> _What to work on_:
Quote every one of the lines below verbatim, omitting the pictures from your reply.

══ Material for this exercise ══

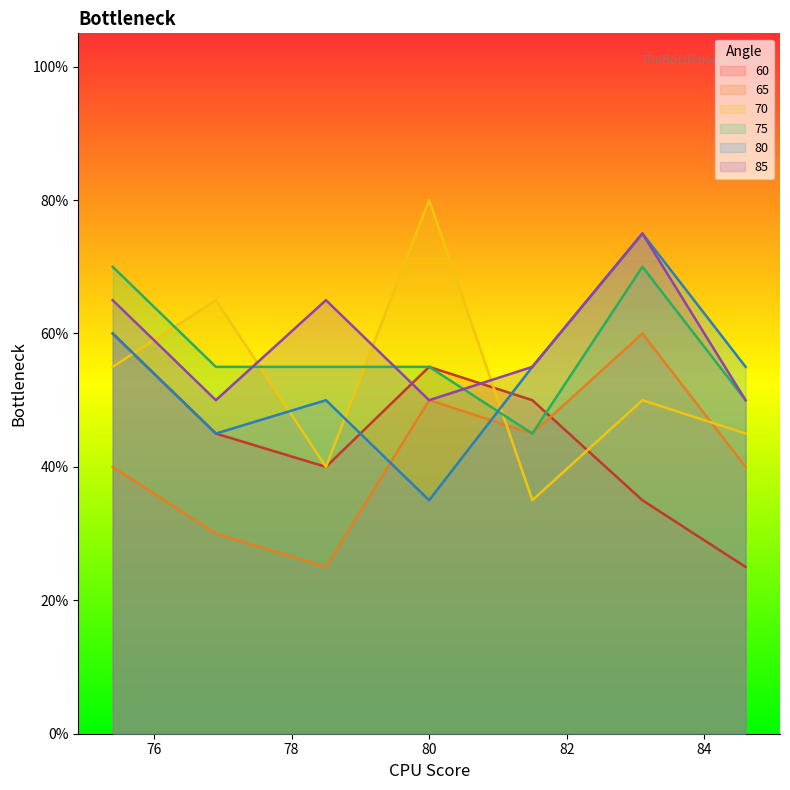

Where is the first local maximum for 60?

80.0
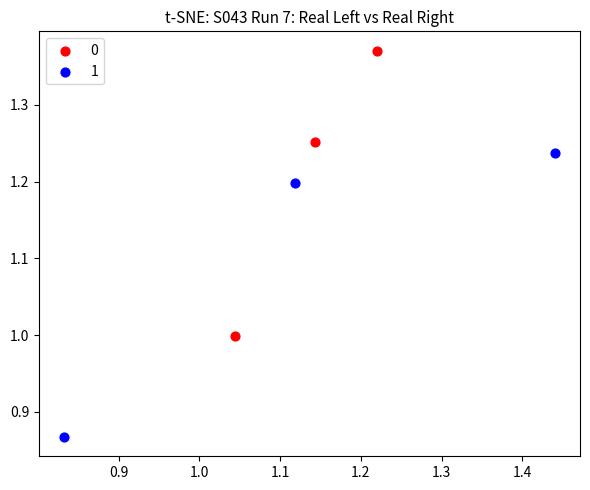

What are all the series names shown in the legend?

0, 1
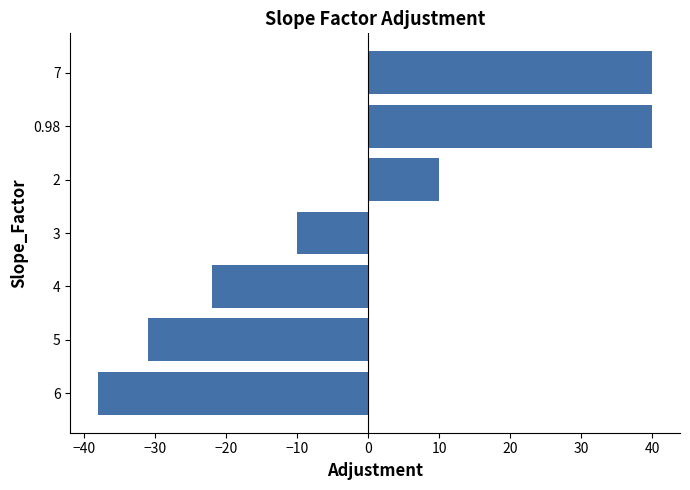

Does the chart contain any negative values?

Yes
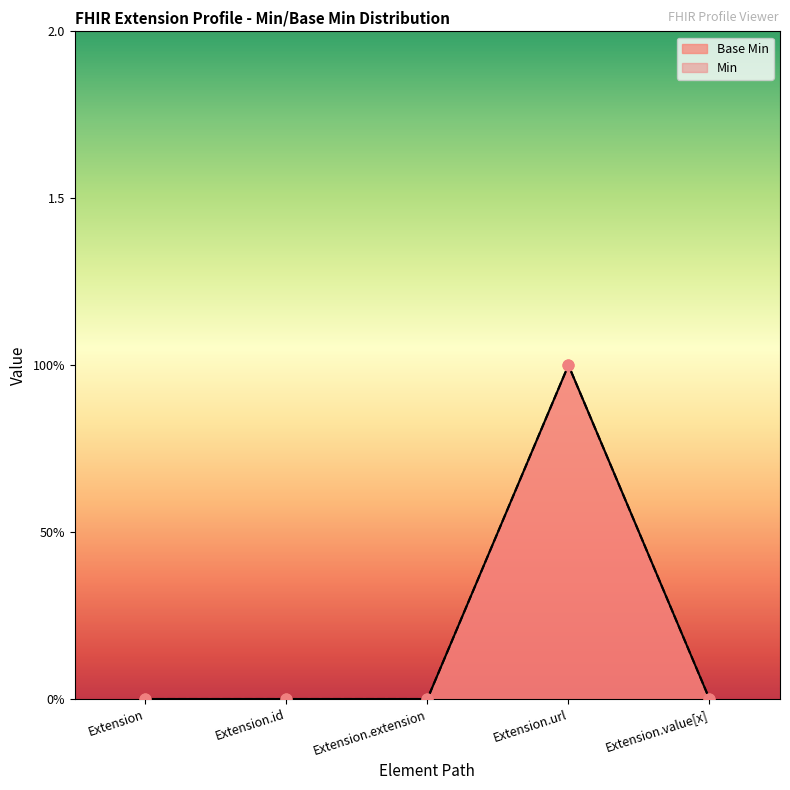

Which has a higher value, Extension.value[x] or Extension.extension?

Extension.value[x]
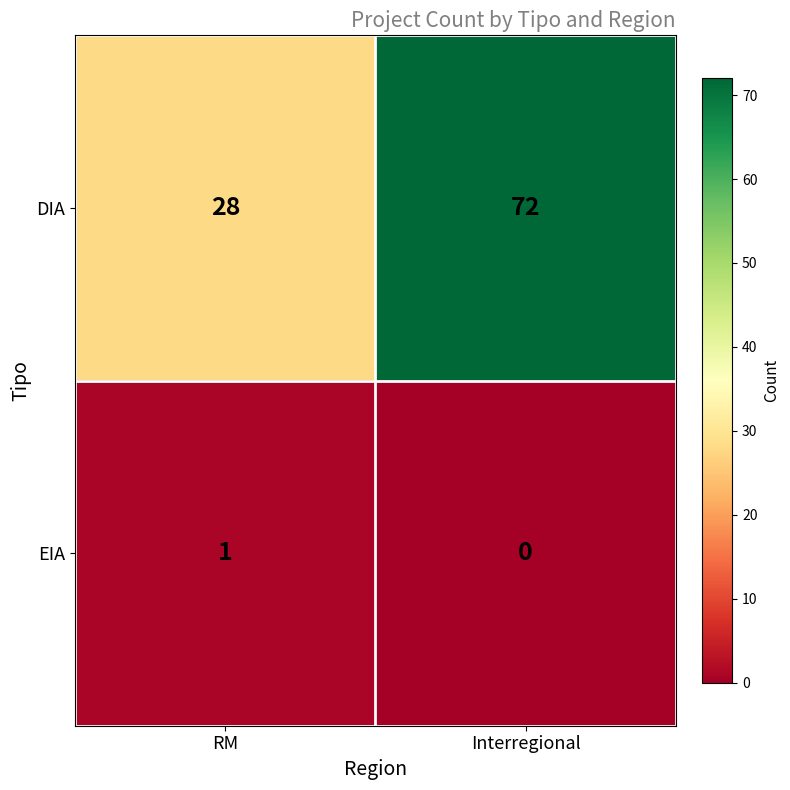

Where is DIA nearest to the value 50?

RM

═══

> _Answer to this exercise_:
Where is the first local maximum for 60?

80.0

What are all the series names shown in the legend?

0, 1

Does the chart contain any negative values?

Yes

Which has a higher value, Extension.value[x] or Extension.extension?

Extension.value[x]

Where is DIA nearest to the value 50?

RM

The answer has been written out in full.